The bottom line is clear: Our vital interests in Afghanistan are limited and military victory is not the key to achieving them. On the contrary, waging a lengthy counterinsurgency war in Afghanistan may well do more to aid Taliban recruiting than to dismantle the group, help spread conflict further into Pakistan, unify radical groups that might otherwise be quarreling amongst themselves, threaten the long-term health of the U.S. economy, and prevent the U.S. government from turning its full attention to other pressing problems. -- Afghanistan Study Group

Sunday, March 18, 2018

Update for Sunday, March 18, 2018

Pentagon identifies the 7 airmen who died in a helicopter crash on Thursday near Al Qa'im in western Iraq. The crash is not believed to be the result of hostile action. (Some witness reports say the helicopter struck power lines.)
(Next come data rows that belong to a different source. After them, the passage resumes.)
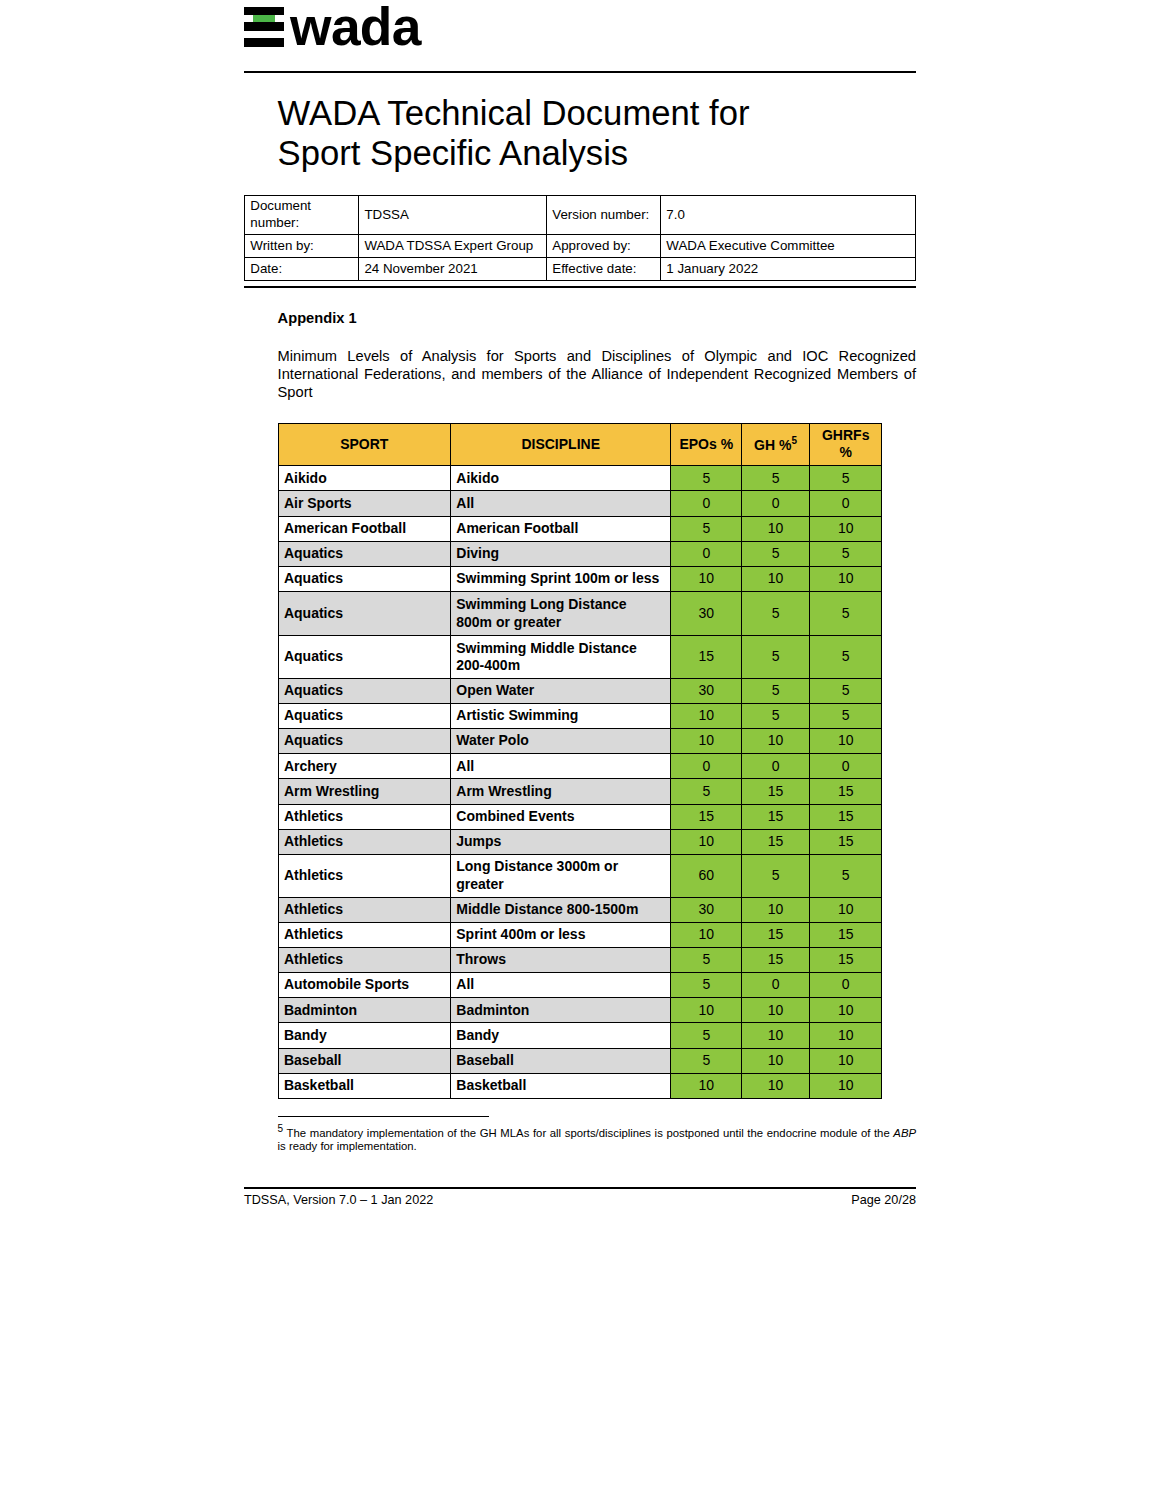wada
WADA Technical Document for
Sport Specific Analysis
| Document number: | TDSSA | Version number: | 7.0 |
| Written by: | WADA TDSSA Expert Group | Approved by: | WADA Executive Committee |
| Date: | 24 November 2021 | Effective date: | 1 January 2022 |
Appendix 1
Minimum Levels of Analysis for Sports and Disciplines of Olympic and IOC Recognized International Federations, and members of the Alliance of Independent Recognized Members of Sport
| SPORT | DISCIPLINE | EPOs % | GH % 5 | GHRFs % |
| --- | --- | --- | --- | --- |
| Aikido | Aikido | 5 | 5 | 5 |
| Air Sports | All | 0 | 0 | 0 |
| American Football | American Football | 5 | 10 | 10 |
| Aquatics | Diving | 0 | 5 | 5 |
| Aquatics | Swimming Sprint 100m or less | 10 | 10 | 10 |
| Aquatics | Swimming Long Distance 800m or greater | 30 | 5 | 5 |
| Aquatics | Swimming Middle Distance 200-400m | 15 | 5 | 5 |
| Aquatics | Open Water | 30 | 5 | 5 |
| Aquatics | Artistic Swimming | 10 | 5 | 5 |
| Aquatics | Water Polo | 10 | 10 | 10 |
| Archery | All | 0 | 0 | 0 |
| Arm Wrestling | Arm Wrestling | 5 | 15 | 15 |
| Athletics | Combined Events | 15 | 15 | 15 |
| Athletics | Jumps | 10 | 15 | 15 |
| Athletics | Long Distance 3000m or greater | 60 | 5 | 5 |
| Athletics | Middle Distance 800-1500m | 30 | 10 | 10 |
| Athletics | Sprint 400m or less | 10 | 15 | 15 |
| Athletics | Throws | 5 | 15 | 15 |
| Automobile Sports | All | 5 | 0 | 0 |
| Badminton | Badminton | 10 | 10 | 10 |
| Bandy | Bandy | 5 | 10 | 10 |
| Baseball | Baseball | 5 | 10 | 10 |
| Basketball | Basketball | 10 | 10 | 10 |
5 The mandatory implementation of the GH MLAs for all sports/disciplines is postponed until the endocrine module of the ABP is ready for implementation.
TDSSA, Version 7.0 – 1 Jan 2022 Page 20/28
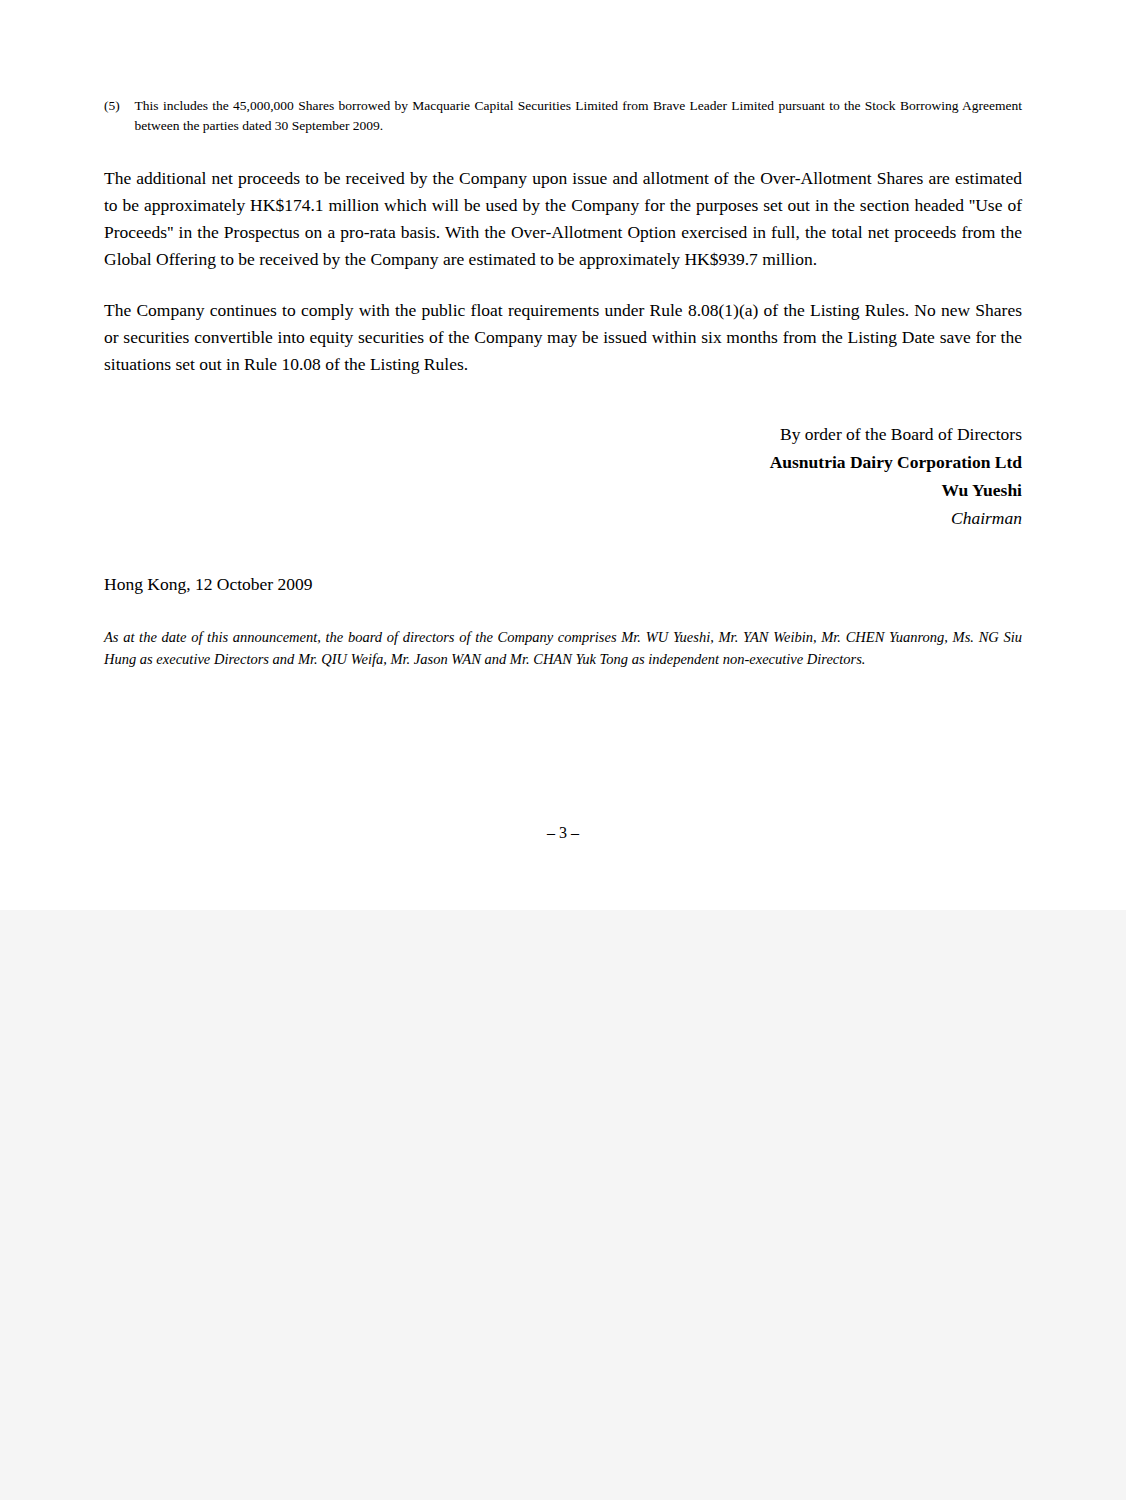(5) This includes the 45,000,000 Shares borrowed by Macquarie Capital Securities Limited from Brave Leader Limited pursuant to the Stock Borrowing Agreement between the parties dated 30 September 2009.
The additional net proceeds to be received by the Company upon issue and allotment of the Over-Allotment Shares are estimated to be approximately HK$174.1 million which will be used by the Company for the purposes set out in the section headed ''Use of Proceeds'' in the Prospectus on a pro-rata basis. With the Over-Allotment Option exercised in full, the total net proceeds from the Global Offering to be received by the Company are estimated to be approximately HK$939.7 million.
The Company continues to comply with the public float requirements under Rule 8.08(1)(a) of the Listing Rules. No new Shares or securities convertible into equity securities of the Company may be issued within six months from the Listing Date save for the situations set out in Rule 10.08 of the Listing Rules.
By order of the Board of Directors
Ausnutria Dairy Corporation Ltd
Wu Yueshi
Chairman
Hong Kong, 12 October 2009
As at the date of this announcement, the board of directors of the Company comprises Mr. WU Yueshi, Mr. YAN Weibin, Mr. CHEN Yuanrong, Ms. NG Siu Hung as executive Directors and Mr. QIU Weifa, Mr. Jason WAN and Mr. CHAN Yuk Tong as independent non-executive Directors.
– 3 –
Iraqi Parliament speaker Salim al-Jabouri says the Baghdad government supports Turkey's military action against the PKK.

However, KDP head Arafat Karam says that the Kurdish Regional Government would have to approve any such action on its territory, and has not yet done so. (Note, however, that the KRG has repudiated the PKK and has not protested Turkish air strikes against it on its territory in the past.)

A Kurdish MP opposes any Turkish military operations in Iraq  and denounces Turkish president Erdogan.
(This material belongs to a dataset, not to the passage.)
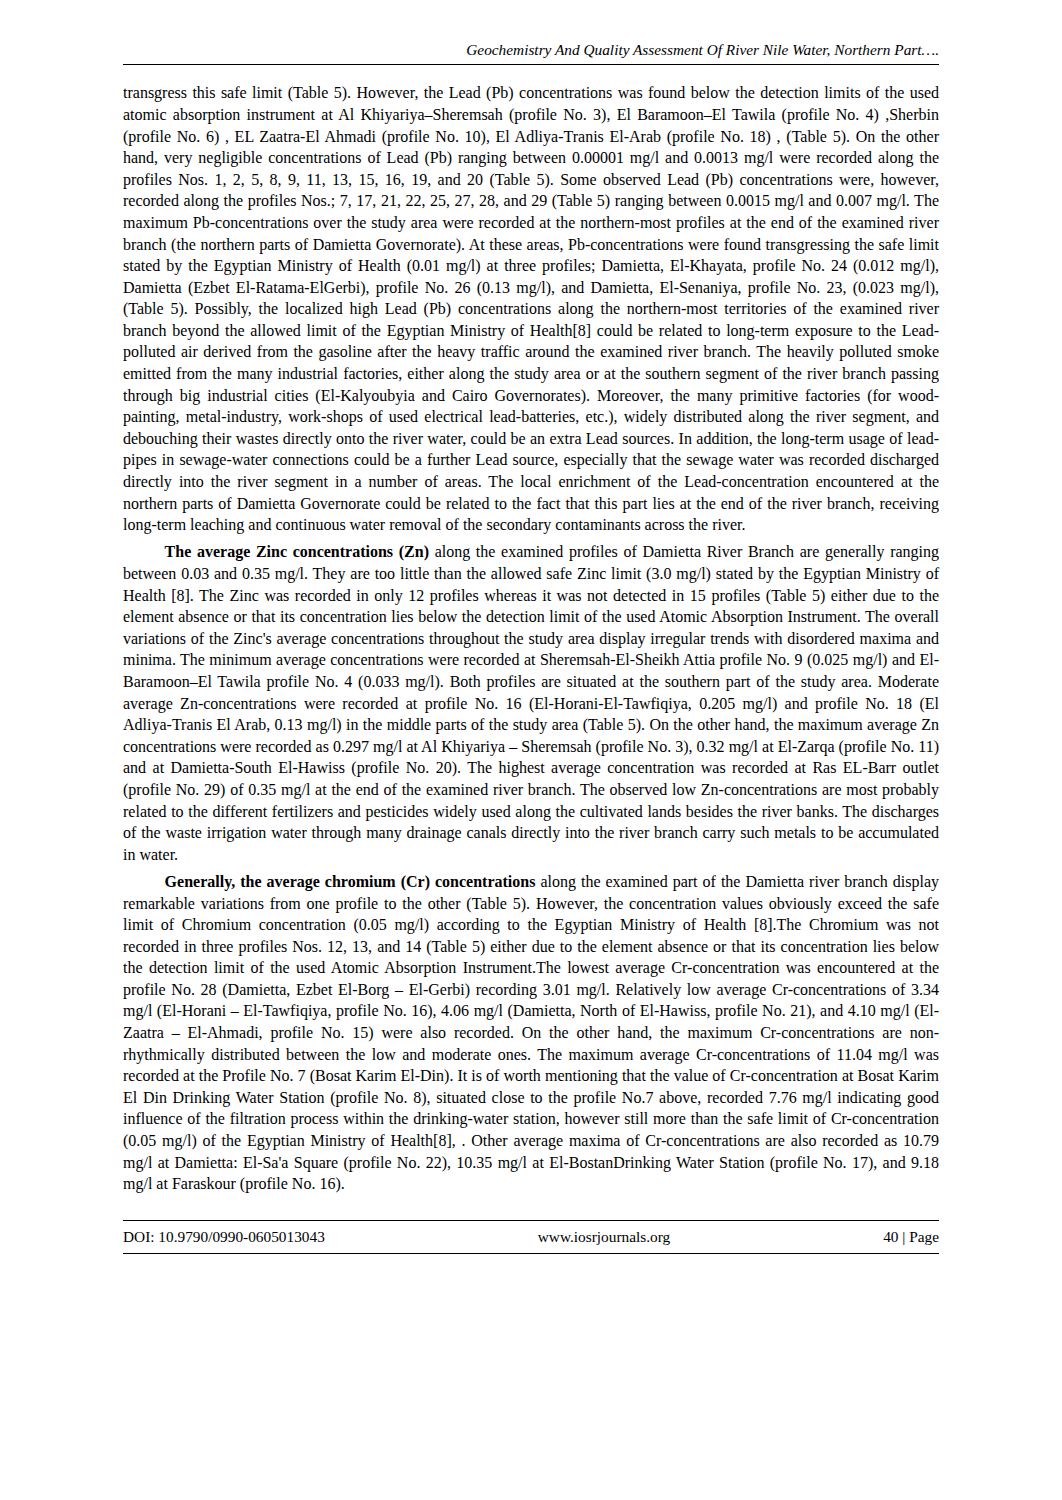Geochemistry And Quality Assessment Of River Nile Water, Northern Part….
transgress this safe limit (Table 5). However, the Lead (Pb) concentrations was found below the detection limits of the used atomic absorption instrument at Al Khiyariya–Sheremsah (profile No. 3), El Baramoon–El Tawila (profile No. 4) ,Sherbin (profile No. 6) , EL Zaatra-El Ahmadi (profile No. 10), El Adliya-Tranis El-Arab (profile No. 18) , (Table 5). On the other hand, very negligible concentrations of Lead (Pb) ranging between 0.00001 mg/l and 0.0013 mg/l were recorded along the profiles Nos. 1, 2, 5, 8, 9, 11, 13, 15, 16, 19, and 20 (Table 5). Some observed Lead (Pb) concentrations were, however, recorded along the profiles Nos.; 7, 17, 21, 22, 25, 27, 28, and 29 (Table 5) ranging between 0.0015 mg/l and 0.007 mg/l. The maximum Pb-concentrations over the study area were recorded at the northern-most profiles at the end of the examined river branch (the northern parts of Damietta Governorate). At these areas, Pb-concentrations were found transgressing the safe limit stated by the Egyptian Ministry of Health (0.01 mg/l) at three profiles; Damietta, El-Khayata, profile No. 24 (0.012 mg/l), Damietta (Ezbet El-Ratama-ElGerbi), profile No. 26 (0.13 mg/l), and Damietta, El-Senaniya, profile No. 23, (0.023 mg/l), (Table 5). Possibly, the localized high Lead (Pb) concentrations along the northern-most territories of the examined river branch beyond the allowed limit of the Egyptian Ministry of Health[8] could be related to long-term exposure to the Lead-polluted air derived from the gasoline after the heavy traffic around the examined river branch. The heavily polluted smoke emitted from the many industrial factories, either along the study area or at the southern segment of the river branch passing through big industrial cities (El-Kalyoubyia and Cairo Governorates). Moreover, the many primitive factories (for wood-painting, metal-industry, work-shops of used electrical lead-batteries, etc.), widely distributed along the river segment, and debouching their wastes directly onto the river water, could be an extra Lead sources. In addition, the long-term usage of lead-pipes in sewage-water connections could be a further Lead source, especially that the sewage water was recorded discharged directly into the river segment in a number of areas. The local enrichment of the Lead-concentration encountered at the northern parts of Damietta Governorate could be related to the fact that this part lies at the end of the river branch, receiving long-term leaching and continuous water removal of the secondary contaminants across the river.
The average Zinc concentrations (Zn) along the examined profiles of Damietta River Branch are generally ranging between 0.03 and 0.35 mg/l. They are too little than the allowed safe Zinc limit (3.0 mg/l) stated by the Egyptian Ministry of Health [8]. The Zinc was recorded in only 12 profiles whereas it was not detected in 15 profiles (Table 5) either due to the element absence or that its concentration lies below the detection limit of the used Atomic Absorption Instrument. The overall variations of the Zinc's average concentrations throughout the study area display irregular trends with disordered maxima and minima. The minimum average concentrations were recorded at Sheremsah-El-Sheikh Attia profile No. 9 (0.025 mg/l) and El-Baramoon–El Tawila profile No. 4 (0.033 mg/l). Both profiles are situated at the southern part of the study area. Moderate average Zn-concentrations were recorded at profile No. 16 (El-Horani-El-Tawfiqiya, 0.205 mg/l) and profile No. 18 (El Adliya-Tranis El Arab, 0.13 mg/l) in the middle parts of the study area (Table 5). On the other hand, the maximum average Zn concentrations were recorded as 0.297 mg/l at Al Khiyariya – Sheremsah (profile No. 3), 0.32 mg/l at El-Zarqa (profile No. 11) and at Damietta-South El-Hawiss (profile No. 20). The highest average concentration was recorded at Ras EL-Barr outlet (profile No. 29) of 0.35 mg/l at the end of the examined river branch. The observed low Zn-concentrations are most probably related to the different fertilizers and pesticides widely used along the cultivated lands besides the river banks. The discharges of the waste irrigation water through many drainage canals directly into the river branch carry such metals to be accumulated in water.
Generally, the average chromium (Cr) concentrations along the examined part of the Damietta river branch display remarkable variations from one profile to the other (Table 5). However, the concentration values obviously exceed the safe limit of Chromium concentration (0.05 mg/l) according to the Egyptian Ministry of Health [8].The Chromium was not recorded in three profiles Nos. 12, 13, and 14 (Table 5) either due to the element absence or that its concentration lies below the detection limit of the used Atomic Absorption Instrument.The lowest average Cr-concentration was encountered at the profile No. 28 (Damietta, Ezbet El-Borg – El-Gerbi) recording 3.01 mg/l. Relatively low average Cr-concentrations of 3.34 mg/l (El-Horani – El-Tawfiqiya, profile No. 16), 4.06 mg/l (Damietta, North of El-Hawiss, profile No. 21), and 4.10 mg/l (El-Zaatra – El-Ahmadi, profile No. 15) were also recorded. On the other hand, the maximum Cr-concentrations are non-rhythmically distributed between the low and moderate ones. The maximum average Cr-concentrations of 11.04 mg/l was recorded at the Profile No. 7 (Bosat Karim El-Din). It is of worth mentioning that the value of Cr-concentration at Bosat Karim El Din Drinking Water Station (profile No. 8), situated close to the profile No.7 above, recorded 7.76 mg/l indicating good influence of the filtration process within the drinking-water station, however still more than the safe limit of Cr-concentration (0.05 mg/l) of the Egyptian Ministry of Health[8], . Other average maxima of Cr-concentrations are also recorded as 10.79 mg/l at Damietta: El-Sa'a Square (profile No. 22), 10.35 mg/l at El-BostanDrinking Water Station (profile No. 17), and 9.18 mg/l at Faraskour (profile No. 16).
DOI: 10.9790/0990-0605013043 www.iosrjournals.org 40 | Page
Ethnic divisions in Tuz Khurmatu are a microcosm of the problems facing Iraq. Excerpt:

In years past, walls went up to protect against car bombs. Then Shiite Turkmens erected walls to guard against Islamic State after its resurgence in 2014. Now even after the jihadis have been driven out of the city, the walls still stand, and Tuz Khurmatu remains a flash point with an unstable melange of sects and ethnicities. Once united to fight Islamic State, Kurds, Turkmens and Arabs resumed viewing each other with hostility and suspicion.
"Without a doubt, Tuz Khurmatu is a case study for Iraq 2.0. It's the most violent, most divided place in the country. You have so many layers of conflict," said Michael Knights, a senior fellow at the Washington Institute for Near East Policy.

Residents of eastern Baghdad protest deteriorating government services.

A member of Parliament says the country no longer needs a U.S. military presence and accuses the U.S. of "plotting" to expand its military bases.

IS booby traps continue to kill and injure civilians in Fallujah.